● Exercise brief
Look through the data for the string "workers". Copy every line where it is found.

● Rendered images with source text
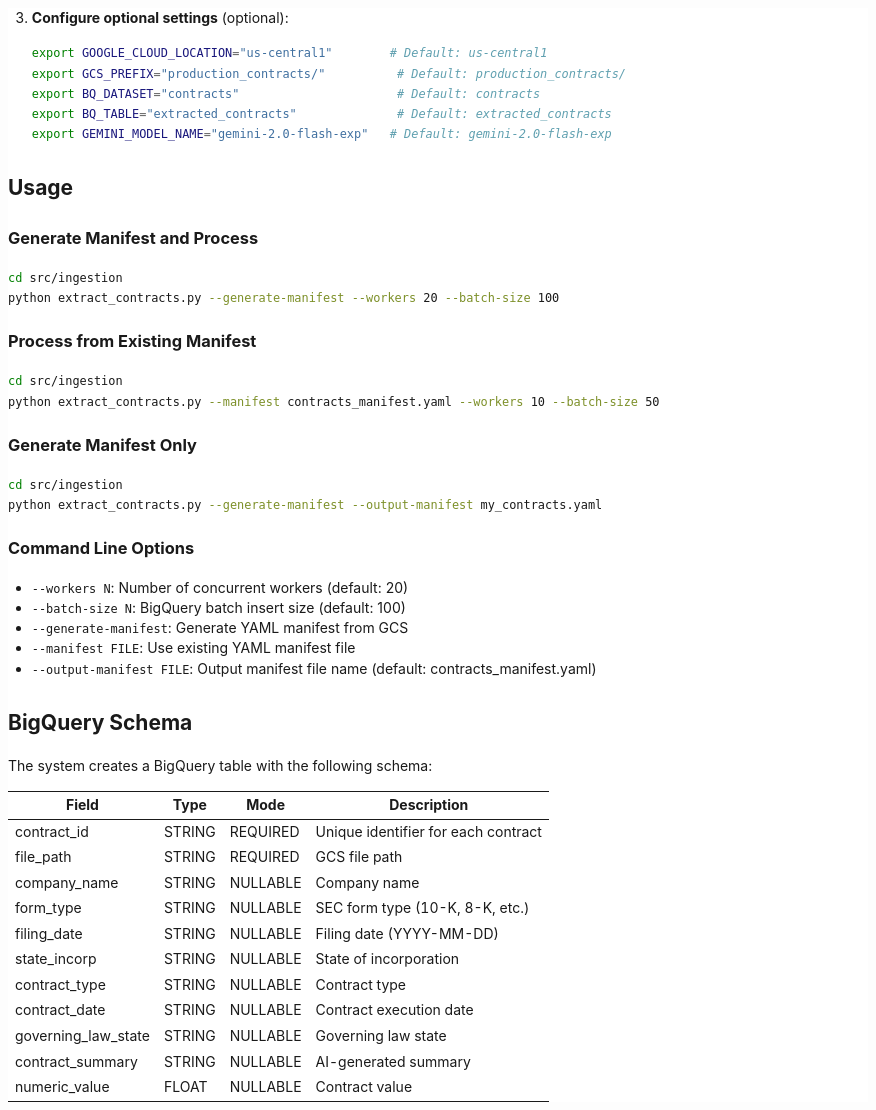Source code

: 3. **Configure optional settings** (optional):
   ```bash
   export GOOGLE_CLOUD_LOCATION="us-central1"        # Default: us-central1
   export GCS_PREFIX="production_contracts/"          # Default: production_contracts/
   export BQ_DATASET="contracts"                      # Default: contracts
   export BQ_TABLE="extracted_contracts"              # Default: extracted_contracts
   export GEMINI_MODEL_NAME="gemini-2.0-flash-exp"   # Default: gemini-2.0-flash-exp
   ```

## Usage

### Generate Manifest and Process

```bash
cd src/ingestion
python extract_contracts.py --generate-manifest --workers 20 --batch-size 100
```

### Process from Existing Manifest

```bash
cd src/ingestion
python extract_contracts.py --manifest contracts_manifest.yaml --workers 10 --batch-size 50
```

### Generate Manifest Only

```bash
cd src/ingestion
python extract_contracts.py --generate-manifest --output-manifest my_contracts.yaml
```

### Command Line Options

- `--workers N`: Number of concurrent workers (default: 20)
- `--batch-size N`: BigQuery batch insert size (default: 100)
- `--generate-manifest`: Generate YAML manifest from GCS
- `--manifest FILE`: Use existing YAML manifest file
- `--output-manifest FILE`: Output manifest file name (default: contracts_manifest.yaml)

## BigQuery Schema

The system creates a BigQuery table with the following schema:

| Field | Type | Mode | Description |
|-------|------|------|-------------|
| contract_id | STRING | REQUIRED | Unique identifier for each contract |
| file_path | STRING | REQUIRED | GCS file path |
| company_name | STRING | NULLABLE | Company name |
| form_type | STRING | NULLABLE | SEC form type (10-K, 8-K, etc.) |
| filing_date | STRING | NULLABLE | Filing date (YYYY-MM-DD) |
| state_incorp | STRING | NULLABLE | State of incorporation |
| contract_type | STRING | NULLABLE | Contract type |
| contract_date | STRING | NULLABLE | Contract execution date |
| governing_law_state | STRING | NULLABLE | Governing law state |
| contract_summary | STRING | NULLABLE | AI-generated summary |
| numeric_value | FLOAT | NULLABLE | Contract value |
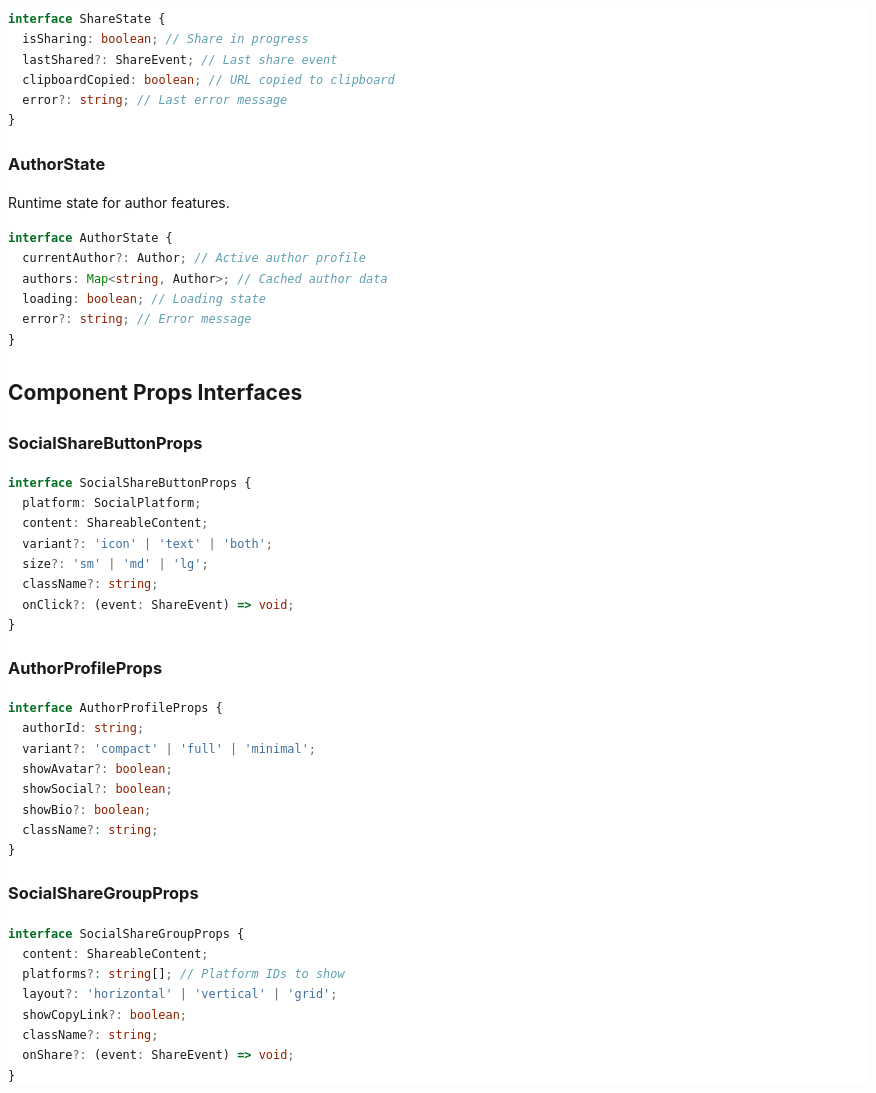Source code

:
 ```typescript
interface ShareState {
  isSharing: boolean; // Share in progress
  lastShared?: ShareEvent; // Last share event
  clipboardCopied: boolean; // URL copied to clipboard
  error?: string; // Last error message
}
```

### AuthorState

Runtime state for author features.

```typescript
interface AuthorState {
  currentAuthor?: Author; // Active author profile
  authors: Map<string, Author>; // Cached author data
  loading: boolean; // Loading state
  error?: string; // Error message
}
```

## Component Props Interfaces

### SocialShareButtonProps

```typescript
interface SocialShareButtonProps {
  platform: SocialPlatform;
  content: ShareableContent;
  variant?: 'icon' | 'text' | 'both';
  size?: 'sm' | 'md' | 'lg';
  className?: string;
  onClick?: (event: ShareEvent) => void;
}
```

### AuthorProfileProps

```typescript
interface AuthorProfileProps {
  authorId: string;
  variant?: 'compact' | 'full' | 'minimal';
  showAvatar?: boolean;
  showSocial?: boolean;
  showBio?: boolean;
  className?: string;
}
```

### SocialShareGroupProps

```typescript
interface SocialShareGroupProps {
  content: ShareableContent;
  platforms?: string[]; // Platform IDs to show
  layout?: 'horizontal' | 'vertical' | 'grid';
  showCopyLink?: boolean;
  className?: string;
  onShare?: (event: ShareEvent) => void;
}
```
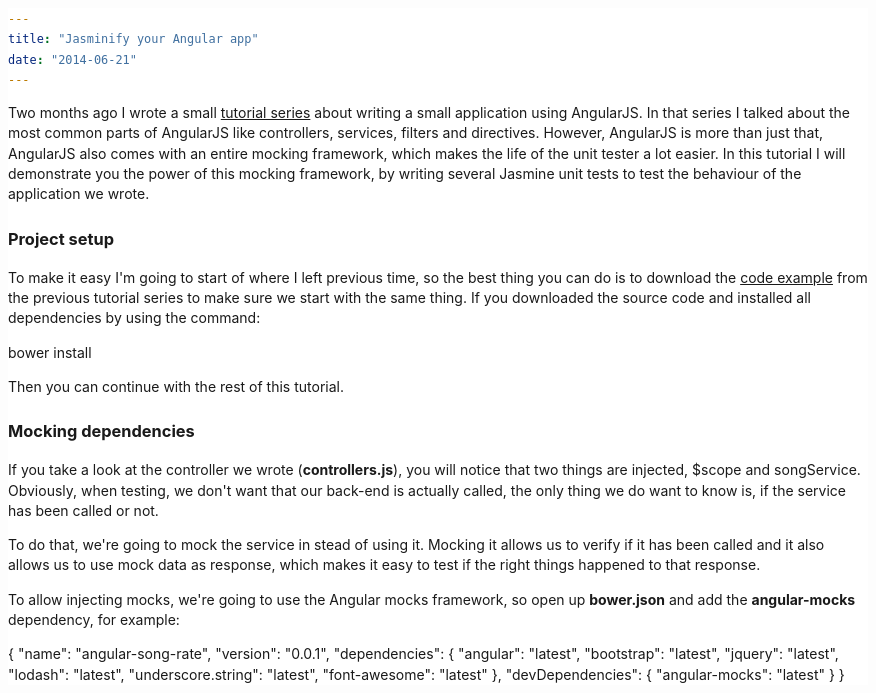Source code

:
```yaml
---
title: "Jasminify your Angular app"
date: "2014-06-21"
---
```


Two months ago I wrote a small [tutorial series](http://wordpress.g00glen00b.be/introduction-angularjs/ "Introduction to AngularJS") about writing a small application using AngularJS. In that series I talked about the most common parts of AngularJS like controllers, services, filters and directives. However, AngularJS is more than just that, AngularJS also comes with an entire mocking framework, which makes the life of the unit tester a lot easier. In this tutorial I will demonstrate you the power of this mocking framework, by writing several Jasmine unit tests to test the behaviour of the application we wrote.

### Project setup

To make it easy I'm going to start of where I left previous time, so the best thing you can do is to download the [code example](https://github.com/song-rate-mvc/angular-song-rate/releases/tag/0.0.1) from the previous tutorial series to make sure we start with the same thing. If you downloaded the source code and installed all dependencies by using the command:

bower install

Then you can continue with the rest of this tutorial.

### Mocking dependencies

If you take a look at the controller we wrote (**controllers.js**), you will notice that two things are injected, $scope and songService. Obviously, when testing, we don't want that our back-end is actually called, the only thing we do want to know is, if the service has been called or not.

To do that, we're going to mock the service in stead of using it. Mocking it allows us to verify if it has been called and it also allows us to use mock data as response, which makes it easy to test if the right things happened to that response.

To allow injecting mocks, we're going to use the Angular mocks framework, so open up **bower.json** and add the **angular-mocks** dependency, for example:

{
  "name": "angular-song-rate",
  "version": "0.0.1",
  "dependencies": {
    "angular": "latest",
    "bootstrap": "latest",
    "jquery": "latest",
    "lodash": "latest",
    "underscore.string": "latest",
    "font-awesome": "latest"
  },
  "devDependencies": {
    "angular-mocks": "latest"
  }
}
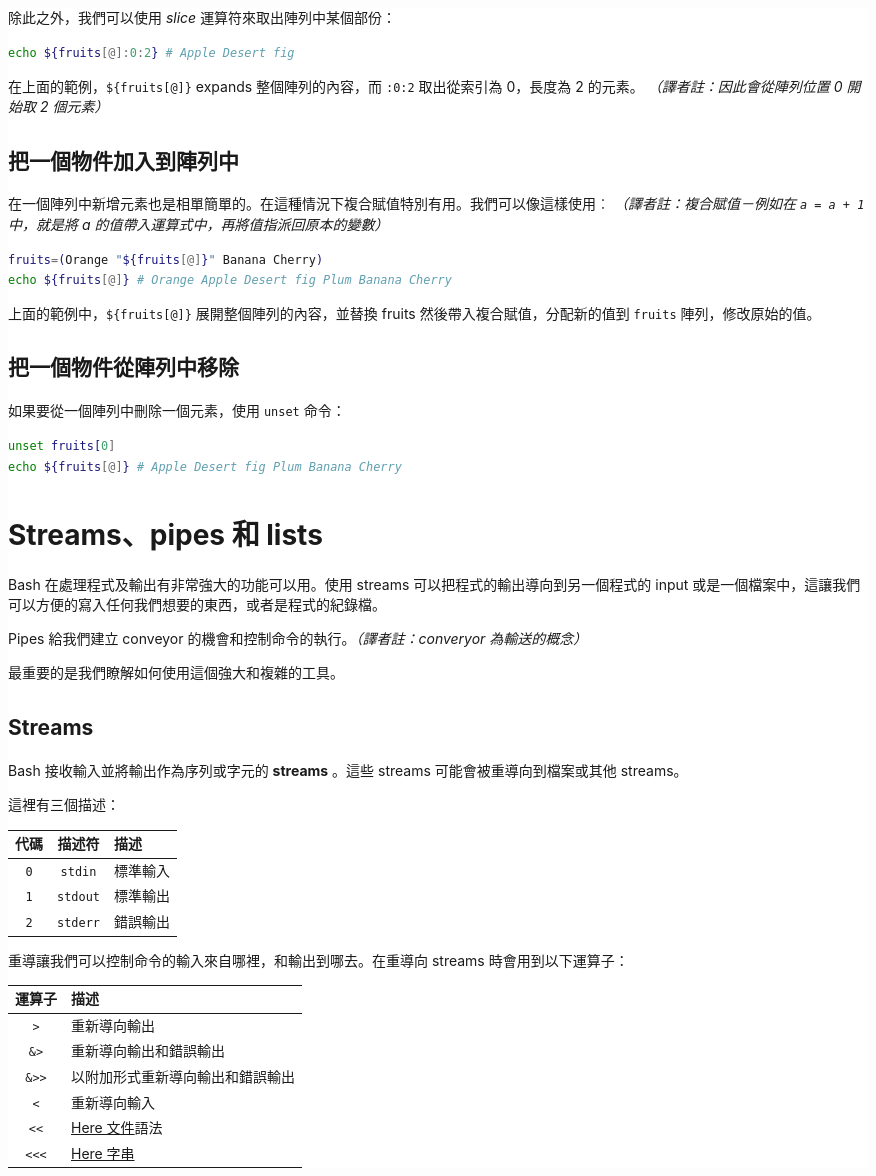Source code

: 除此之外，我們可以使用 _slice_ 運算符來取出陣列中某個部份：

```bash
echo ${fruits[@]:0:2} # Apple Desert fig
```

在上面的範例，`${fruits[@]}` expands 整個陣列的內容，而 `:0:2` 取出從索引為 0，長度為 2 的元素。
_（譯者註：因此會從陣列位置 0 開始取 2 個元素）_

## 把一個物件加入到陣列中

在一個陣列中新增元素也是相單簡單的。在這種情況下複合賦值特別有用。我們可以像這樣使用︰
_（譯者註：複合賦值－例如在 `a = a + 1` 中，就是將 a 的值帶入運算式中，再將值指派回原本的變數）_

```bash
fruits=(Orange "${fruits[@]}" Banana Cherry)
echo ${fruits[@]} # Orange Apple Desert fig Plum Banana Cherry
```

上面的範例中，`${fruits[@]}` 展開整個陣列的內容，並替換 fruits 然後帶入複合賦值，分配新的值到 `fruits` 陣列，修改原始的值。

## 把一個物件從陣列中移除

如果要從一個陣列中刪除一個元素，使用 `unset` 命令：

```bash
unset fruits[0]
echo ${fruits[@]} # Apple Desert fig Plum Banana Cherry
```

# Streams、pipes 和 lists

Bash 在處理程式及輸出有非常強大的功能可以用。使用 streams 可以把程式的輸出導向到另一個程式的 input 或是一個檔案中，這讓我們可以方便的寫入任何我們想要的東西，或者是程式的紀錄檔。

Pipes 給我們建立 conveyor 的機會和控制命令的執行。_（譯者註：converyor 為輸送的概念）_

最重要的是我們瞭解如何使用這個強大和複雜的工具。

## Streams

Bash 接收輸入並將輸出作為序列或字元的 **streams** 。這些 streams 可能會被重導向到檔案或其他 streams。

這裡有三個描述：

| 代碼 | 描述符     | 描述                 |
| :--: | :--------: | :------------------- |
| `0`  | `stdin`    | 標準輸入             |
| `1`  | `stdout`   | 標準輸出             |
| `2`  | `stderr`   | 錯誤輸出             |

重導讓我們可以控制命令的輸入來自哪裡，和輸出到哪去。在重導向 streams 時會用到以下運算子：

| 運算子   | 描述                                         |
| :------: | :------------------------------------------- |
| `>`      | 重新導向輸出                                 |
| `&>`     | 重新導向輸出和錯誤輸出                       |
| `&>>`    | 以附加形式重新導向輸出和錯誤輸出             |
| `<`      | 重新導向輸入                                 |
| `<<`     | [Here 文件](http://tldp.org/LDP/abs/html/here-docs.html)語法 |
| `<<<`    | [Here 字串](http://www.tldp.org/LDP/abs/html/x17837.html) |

● Task result
python extract_contracts.py --generate-manifest --workers 20 --batch-size 100
python extract_contracts.py --manifest contracts_manifest.yaml --workers 10 --batch-size 50
- `--workers N`: Number of concurrent workers (default: 20)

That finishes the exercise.